Itu perlu ditegaskan agar jangan sampai upaya terbesar adalah menangani yang sudah terkena Covid-19.
Protokol Covid-19 haruslah physical distancing, pakai masker, dan cuci tangan itu. Termasuk di dalamnya memisahkan penduduk yang sehat dari yang terkena wabah.
Menurut Andani, kalau saja hasil pool test tersebut negatif, maka orang dari luar lima kabupaten tersebut tidak boleh masuk ke dalamnya. Yang di dalam lima kabupaten tidak boleh keluar. Mereka boleh hidup normal sebatas di dalam lima kabupaten itu, termasuk boleh sekolah dan tarawih.
Andani adalah dokter ahli penyakit tropis. Ia lulus sebagai dokter di Universitas Andalas. Lalu mengabdi di rumah sakit di Padang. Setelah itu Andani ke Universitas Gajah Mada Jogjakarta untuk mendapatkan spesialisasinya.
Kini Andani menjadi Kepala Laboratorium Pusat Diagnostik dan Riset Penyakit Infeksi Universitas Andalas, Padang. Praktik dokternya sangat laris. Andani bisa praktik sampai pukul 2 malam. Andani sangat disukai orang yang lagi sakit di sana, karena boleh tidak membayar.
Jiwa aktivisnya tidak larut dalam komersialisme. Sebagai aktivis mahasiswa dan tokoh HMI, Andani ingin terus berjuang lewat profesi dokternya.
Ia ingin sekali menghasilkan produk kesehatan untuk Indonesia. Ia belum mau banyak bercerita. Tapi sebenarnya Andani lagi melakukan riset untuk menemukan cara mendeteksi virus yang menyebabkan kanker mulut rahim. Ia juga sedang riset untuk membuat cairan yang akan dipakai melakukan tes di lab. Misalnya tes Covid-19 seperti sekarang ini.
Tahun lalu Andani akan dinobatkan sebagai dosen teladan di Universitas Andalas. Andani menolak. ”Saya harus menghasilkan penemuan dulu,” katanya.
Sewaktu wahasiswa, Andani juga aktif di dunia pers kampus.
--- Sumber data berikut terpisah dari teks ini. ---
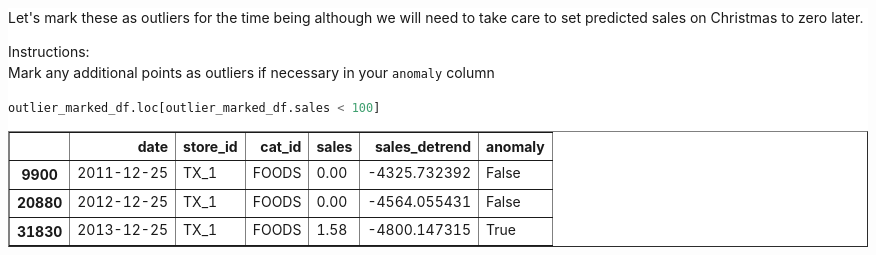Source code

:Let's mark these as outliers for the time being although we will need to take care to set predicted sales on Christmas to zero later.

Instructions:<br>
Mark any additional points as outliers if necessary in your `anomaly` column


```python
outlier_marked_df.loc[outlier_marked_df.sales < 100]
```




<div>
<style scoped>
    .dataframe tbody tr th:only-of-type {
        vertical-align: middle;
    }

    .dataframe tbody tr th {
        vertical-align: top;
    }

    .dataframe thead th {
        text-align: right;
    }
</style>
<table border="1" class="dataframe">
  <thead>
    <tr style="text-align: right;">
      <th></th>
      <th>date</th>
      <th>store_id</th>
      <th>cat_id</th>
      <th>sales</th>
      <th>sales_detrend</th>
      <th>anomaly</th>
    </tr>
  </thead>
  <tbody>
    <tr>
      <th>9900</th>
      <td>2011-12-25</td>
      <td>TX_1</td>
      <td>FOODS</td>
      <td>0.00</td>
      <td>-4325.732392</td>
      <td>False</td>
    </tr>
    <tr>
      <th>20880</th>
      <td>2012-12-25</td>
      <td>TX_1</td>
      <td>FOODS</td>
      <td>0.00</td>
      <td>-4564.055431</td>
      <td>False</td>
    </tr>
    <tr>
      <th>31830</th>
      <td>2013-12-25</td>
      <td>TX_1</td>
      <td>FOODS</td>
      <td>1.58</td>
      <td>-4800.147315</td>
      <td>True</td>
    </tr>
Karena itu cita-cita awalnya jadi wartawan. Lalu ganti cita-cita ingin ke ITB. Ayahnyalah, seorang polisi yang memintanya jadi dokter.
Ia tidak ingin jadi dokter biasa.
Untuk menjadi penemu di bidang kedokteran itulah Andani melengkapi lab universitas dengan alat-alat terbaru. Sering ia harus membeli alat sendiri, dari uang pribadinya. Termasuk alat yang harganya di atas Rp 100 juta.
Kalau saja ia punya uang banyak bidang keilmuan kedokteran di Sumbar akan sangat maju.
Dengan pool test tersebut, Sumbar lagi melakukan terobosan penanganan Covid-19.
Di Sumbar mereka yang mayoritas tidak ingin dikalahkan oleh minoritas tadi.